The 2006 season handed another of the Borregos Salvajes campus Monterrey "B" teams a win in the national Division II championship.

In the 2010 season, the Borregos Salvajes played in another conference, the CONADEIP premier league. They reached the finals, where they lost to their rivals, the Aztecas UDLAP 17–10.

==Championships==
===National championships===

| Year | League/Conference | Coach | Record | Opponent | Result |
|---|---|---|---|---|---|
| 1971 | Liga Nacional Colegial | Gustavo Zavaleta | 9–1 | Pieles Rojas Acción Deportiva | W 35–20 |
| 1972 | Liga Nacional Colegial | Gustavo Zavaleta | 7–1 | Cóndores UNAM | W 28–9 |
| 1974 | Liga Nacional Colegial | Julio Ayala | 8–1 | N/A | N/A |
| 1976 | Liga Nacional Colegial | Barry Copenhaver | 6–0 | Pieles Rojas Acción Deportiva | W 28–22 |
| 1993 | Conferencia Mayor | Frank González | 10–1 | Águilas Blancas IPN | W 20–13 |
| 1994 | Conferencia Mayor | Frank González | 9–2 | Aztecas UDLAP | W 17–10 |
| 1998 | 10 Grandes | Frank González | 11–0 | Aztecas UDLAP | W 20–17 |
| 1999 | 10 Grandes | Frank González | 10–1 | Aztecas UDLAP | W 38–25 |
| 2001 | 10 Grandes | Frank González | 11–0 | Auténticos Tigres UANL | W 20–12 |
| 2002 | 10 Grandes | Frank González | 11–0 | Auténticos Tigres UANL | W 34–7 |
| 2004 | 10 Grandes | Frank González | 9–2 | Borregos Salvajes CEM | W 45–22 |
| 2005 | 12 Grandes | Frank González | 11–0 | Auténticos Tigres UANL | W 14–10 |
| 2006 | 12 Grandes | Frank González | 10–1 | Aztecas UDLAP | W 43–34 |
| 2007 | 12 Grandes | Frank González | 11–0 | Borregos Salvajes CEM | W 36–14 |
| 2008 | 12 Grandes | Frank González | 12–0 | Auténticos Tigres UANL | W 41–28 |
| 2022 | 14 Grandes | Carlos Altamirano | 12–0 | Auténticos Tigres UANL | W 32–30 |
| 2023 | 14 Grandes | Carlos Altamirano | 10–1 | Auténticos Tigres UANL | W 31–27 |
| 2024 | 14 Grandes | Carlos Altamirano | 12–0 | Auténticos Tigres UANL | W 24–21^{OT} |

===Conference championships===

| Year | League/Conference | Coach | Record | Opponent | Result |
|---|---|---|---|---|---|
| 2009 | Campeonato Universitario Borregos | Frank González | 7–0 | Borregos Salvajes CEM | W 42–23 |
| 2011 | Conferencia Premier | Frank González | 11–1 | Borregos Salvajes CEM | W 34–3 |
| 2012 | Conferencia Premier | Frank González | 11–2 | Borregos Salvajes CEM | W 17–6 |
| 2015 | Conferencia Premier | Leopoldo Treviño | 9–2 | Aztecas UDLAP | W 33–23 |
| 2019 | Conferencia Premier | Carlos Altamirano | 10–1 | Aztecas UDLAP | W 27–13 |

==Head coaches==
ITESM Monterrey head coaches from 1945 to present.

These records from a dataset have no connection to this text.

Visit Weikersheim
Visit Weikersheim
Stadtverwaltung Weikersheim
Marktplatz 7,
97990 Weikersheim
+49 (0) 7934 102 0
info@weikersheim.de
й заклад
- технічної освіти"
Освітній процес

| No. | Coach | Years | Record |
|---|---|---|---|
| 1 | Alejandro Solís Carranco | 1945 |  |
| 2 | Leroy Willeford & Raúl Álvarez | 1946 |  |
| 3 | Leroy Willeford & Manuel Soberanes | 1947 |  |
| 4 | Leroy Willeford | 1948 |  |
| 5 | Rodolfo Muller López | 1949–1950 |  |
| 6 | Salvador "Tarzán" Saldaña | 1951 |  |
| 7, 9, 11 | José Alfonso "Cunano" Valdez | 1952–1955, 1957, 1962–1964, 1966–1968 |  |
| 8 | Óscar de la Mara | 1956 |  |
| 10 | Salvador "Sapo" Mendiola | 1958–1961 |  |
| 12 | Rafael Lemus | 1969 | 0–9 |
| 13 | Gustavo Zavaleta | 1970–1972 | 16–10 |
| 14 | Brooks Conover | 1973 | 4–2 |
| 15 | Julio Ayala | 1974 | 8–1 |
| 16 | Barry Copenhaver | 1975–1985 |  |
| 17 | Frank González | 1985–2012 | 247–40 |
| 18 | César Martínez | 2013–2014 | 15–7 |
| 19 | Leopoldo Treviño | 2015–2016 | 16–7 |
| 20 | Carlos Altamirano | 2017–present | 22–8 |

==Players in the NFL==
As of the 2023 NFL season, the following players have become active players in an NFL team.

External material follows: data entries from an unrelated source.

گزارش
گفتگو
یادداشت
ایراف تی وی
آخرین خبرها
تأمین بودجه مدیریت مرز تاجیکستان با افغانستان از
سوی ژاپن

- Rolando Cantú, G, Arizona Cardinals (–)
- Isaac Alarcón, DT, Dallas Cowboys (–)
- Alfredo Gutiérrez, OT, San Francisco 49ers (–present)

==Controversy==
The ITESM and the other Monterrey Institute teams have been accused several times of recruiting the star-players from other universities by giving them need-based private scholarships. Monterrey Institute is one of the most expensive universities in Mexico and almost instantly receives a "yes" response by the public university students who can't afford that type of education. This long-lasting fight between public schools and the ITESM ended with the league being divided in two parts: one which is almost exclusively ITESM teams and the other comprising public schools and mid-class schools.